• **ACTIVITY**: Please reproduce the full passage on churches and worldliness in America word for word, with nothing changed or left out.

Segment Start: SUPPLIED TEXT

There are real dangers for a church attempting to survive in a hostile environment if Christians lack the will or the ability to ‘give an account of the hope that is in them’. But the dangers are probably much greater for churches that live in an apparently friendly situation where worldly values and ideas are able to infiltrate their ranks without Christians even being aware of the fact. This is the case in the USA.
Churchy worldliness
As the Presidential election gathers steam, the press is full of reports of the importance of religion in American life. Even Howard Dean knew he was lost without some protestation of faith. In the event he did himself a great deal of harm when, in an interview designed to underline the importance of religion in his life, he placed the Book of Job in the New Testament. George W Bush takes comfort from the fact that the overwhelming majority of the 17 per cent of Americans who are Evangelicals look set to vote for him.
But discerning secularists in America are not really worried about the apparent strength of Christianity in their national life. They know that the churches survive and flourish in their country by reflecting rather than by resisting changes in the general culture.
This is an old argument about American religion that has been revived and applied to present developments by Professor Alan Wolfe. In his new book The Transformation of American Religion he assures his readers that they do not even need to worry about the dreaded fundamentalists. In the end they will adapt and accept gay rights just as they have adapted and learned to live with dancing and divorce. Today’s Evangelicalism, he reports, has lost its doctrinal edge; its main thrust is therapeutic, helping people overcome stress and to learn to love themselves. Emphasize doctrine or standards of sexual morality and you will not attract new members to your church. You may even lose existing members and in a competitive world like the world of American religion that is fatal.

Segment End: SUPPLIED TEXT
Segment Start: RECORD EXTRACTS

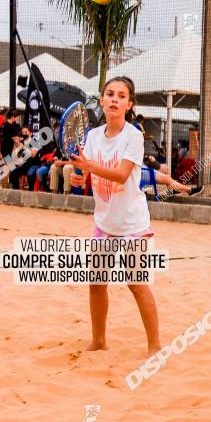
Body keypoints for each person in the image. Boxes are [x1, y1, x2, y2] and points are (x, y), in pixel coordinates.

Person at [57, 76, 161, 356]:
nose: (115, 99)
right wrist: (79, 177)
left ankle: (154, 347)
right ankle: (99, 341)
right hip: (104, 223)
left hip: (132, 224)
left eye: (121, 95)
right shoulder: (92, 136)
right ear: (101, 100)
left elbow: (122, 174)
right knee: (96, 282)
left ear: (129, 104)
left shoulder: (134, 136)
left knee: (137, 284)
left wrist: (88, 166)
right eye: (110, 94)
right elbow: (85, 173)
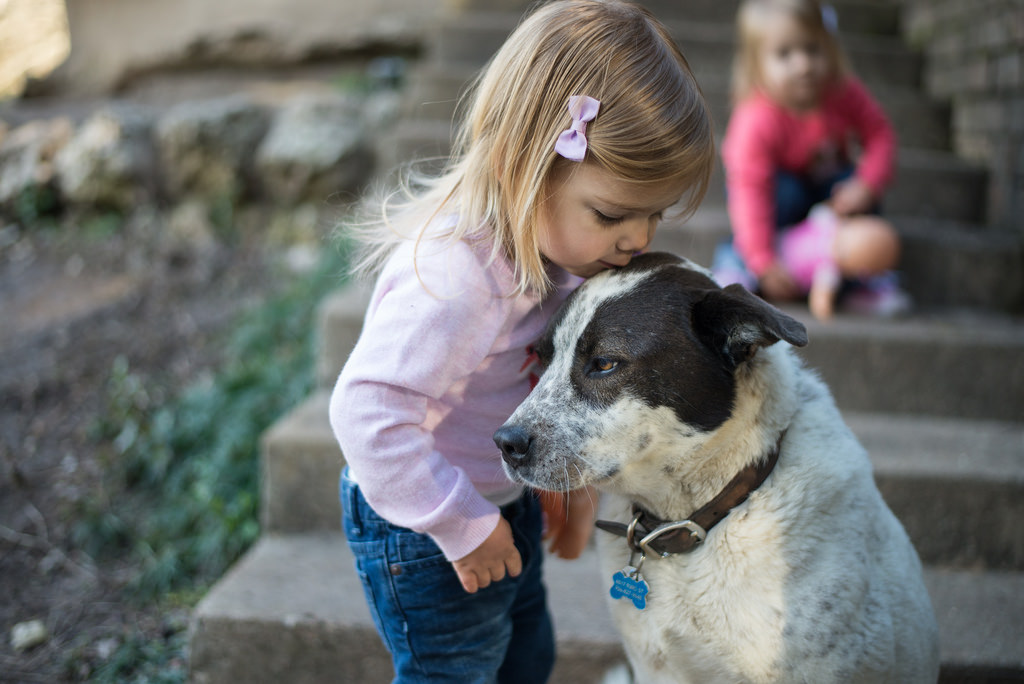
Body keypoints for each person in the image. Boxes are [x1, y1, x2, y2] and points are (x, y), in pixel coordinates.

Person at [329, 1, 715, 682]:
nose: (640, 239)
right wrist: (461, 525)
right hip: (423, 524)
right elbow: (365, 414)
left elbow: (539, 388)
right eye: (612, 213)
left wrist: (566, 492)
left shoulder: (567, 260)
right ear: (525, 166)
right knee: (455, 671)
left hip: (496, 503)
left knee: (525, 659)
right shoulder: (458, 282)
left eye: (653, 213)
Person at [713, 0, 908, 320]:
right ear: (757, 63)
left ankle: (857, 279)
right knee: (783, 193)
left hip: (830, 204)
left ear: (829, 47)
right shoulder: (755, 117)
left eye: (813, 49)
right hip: (776, 207)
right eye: (785, 54)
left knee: (856, 192)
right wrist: (762, 258)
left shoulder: (840, 91)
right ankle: (738, 264)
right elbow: (749, 189)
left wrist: (867, 184)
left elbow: (880, 133)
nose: (803, 64)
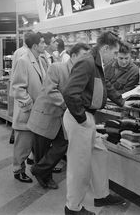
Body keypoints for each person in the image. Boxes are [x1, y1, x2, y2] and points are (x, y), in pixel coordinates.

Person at [63, 31, 126, 215]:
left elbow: (106, 85)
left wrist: (122, 101)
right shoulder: (87, 61)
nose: (115, 58)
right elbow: (70, 92)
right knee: (79, 165)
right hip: (79, 118)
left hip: (86, 117)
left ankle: (101, 195)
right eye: (114, 53)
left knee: (100, 154)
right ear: (105, 48)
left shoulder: (98, 63)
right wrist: (82, 118)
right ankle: (73, 208)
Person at [27, 43, 91, 189]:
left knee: (62, 144)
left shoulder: (81, 74)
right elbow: (50, 90)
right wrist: (68, 105)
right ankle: (45, 177)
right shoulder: (57, 67)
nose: (86, 60)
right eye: (83, 56)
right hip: (45, 115)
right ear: (73, 56)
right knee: (41, 151)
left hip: (62, 119)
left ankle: (39, 170)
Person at [11, 32, 47, 183]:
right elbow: (18, 88)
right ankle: (18, 170)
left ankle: (33, 166)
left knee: (31, 143)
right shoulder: (23, 61)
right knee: (23, 144)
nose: (45, 45)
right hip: (27, 112)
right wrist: (30, 106)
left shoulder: (39, 60)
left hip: (37, 112)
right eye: (43, 43)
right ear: (35, 46)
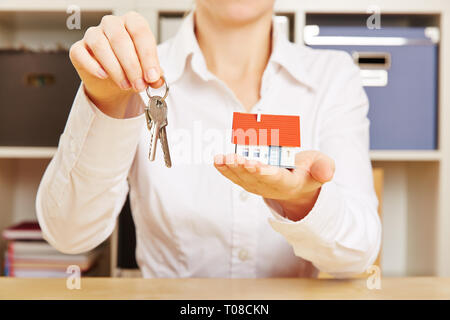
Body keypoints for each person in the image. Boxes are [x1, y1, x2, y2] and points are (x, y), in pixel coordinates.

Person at [36, 0, 381, 278]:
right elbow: (69, 234)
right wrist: (106, 103)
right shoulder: (134, 72)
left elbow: (357, 255)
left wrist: (304, 202)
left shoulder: (333, 77)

Segment End: RECORD EXTRACTS

• **WRITTEN RESPONSE**:
There are real dangers for a church attempting to survive in a hostile environment if Christians lack the will or the ability to ‘give an account of the hope that is in them’. But the dangers are probably much greater for churches that live in an apparently friendly situation where worldly values and ideas are able to infiltrate their ranks without Christians even being aware of the fact. This is the case in the USA.
Churchy worldliness
As the Presidential election gathers steam, the press is full of reports of the importance of religion in American life. Even Howard Dean knew he was lost without some protestation of faith. In the event he did himself a great deal of harm when, in an interview designed to underline the importance of religion in his life, he placed the Book of Job in the New Testament. George W Bush takes comfort from the fact that the overwhelming majority of the 17 per cent of Americans who are Evangelicals look set to vote for him.
But discerning secularists in America are not really worried about the apparent strength of Christianity in their national life. They know that the churches survive and flourish in their country by reflecting rather than by resisting changes in the general culture.
This is an old argument about American religion that has been revived and applied to present developments by Professor Alan Wolfe. In his new book The Transformation of American Religion he assures his readers that they do not even need to worry about the dreaded fundamentalists. In the end they will adapt and accept gay rights just as they have adapted and learned to live with dancing and divorce. Today’s Evangelicalism, he reports, has lost its doctrinal edge; its main thrust is therapeutic, helping people overcome stress and to learn to love themselves. Emphasize doctrine or standards of sexual morality and you will not attract new members to your church. You may even lose existing members and in a competitive world like the world of American religion that is fatal.